Petrobras, Brazil’s state-controlled oil company, said today that it may have a reduction of $15 billion in net income between 2014 and 2018 in case of termination of current contracts with SBM Offshore.
To remind, SBM Offshore, the world’s largest provider of floating production units has been accused of bribing Petrobras’ officials to secure contracts.
Petrobras conducted the study as a response to the letter sent by the Brazil’s Office of the Comptroller General (CGU) that requested clarification on possible financial impacts and delays in schedules in the event of interruption of contracts with SBM.

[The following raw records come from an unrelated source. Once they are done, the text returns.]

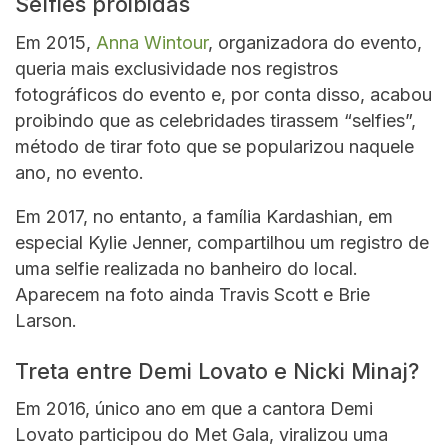
Selfies proibidas
Em 2015,
Anna Wintour
, organizadora do evento,
queria mais exclusividade nos registros
fotográficos do evento e, por conta disso, acabou
proibindo que as celebridades tirassem “selfies”,
método de tirar foto que se popularizou naquele
ano, no evento.
Em 2017, no entanto, a família Kardashian, em
especial Kylie Jenner, compartilhou um registro de
uma selfie realizada no banheiro do local.
Aparecem na foto ainda Travis Scott e Brie
Larson.
Treta entre Demi Lovato e Nicki Minaj?
Em 2016, único ano em que a cantora Demi
Lovato participou do Met Gala, viralizou uma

Petrobras has said it considered variations in the production of oil, natural gas availability, operating costs and investments in the calculation. Petrobras has also added that it has not identified any reasons to terminate the current contracts signed with SBM, nor has the Comptroller General recommended such an action.
In late March 2014, Petrobras said it found no facts or documents evidencing payment of bribes to Petrobras employees.
According to allegations, SBM Offshore paid more than a $100 million in bribes to secure FPSO contracts.
However, Petrobras in June 2014 said it would not be seeking bids from SBM Offshore, as long as the Dutch supplier of floating production units was under bribery investigation in Brazil.
Following discussions with Petrobras, SBM Offshore on June 12 said it would not take part as an international contractor in the current tenders for the Tartaruga Verde and Libra fields.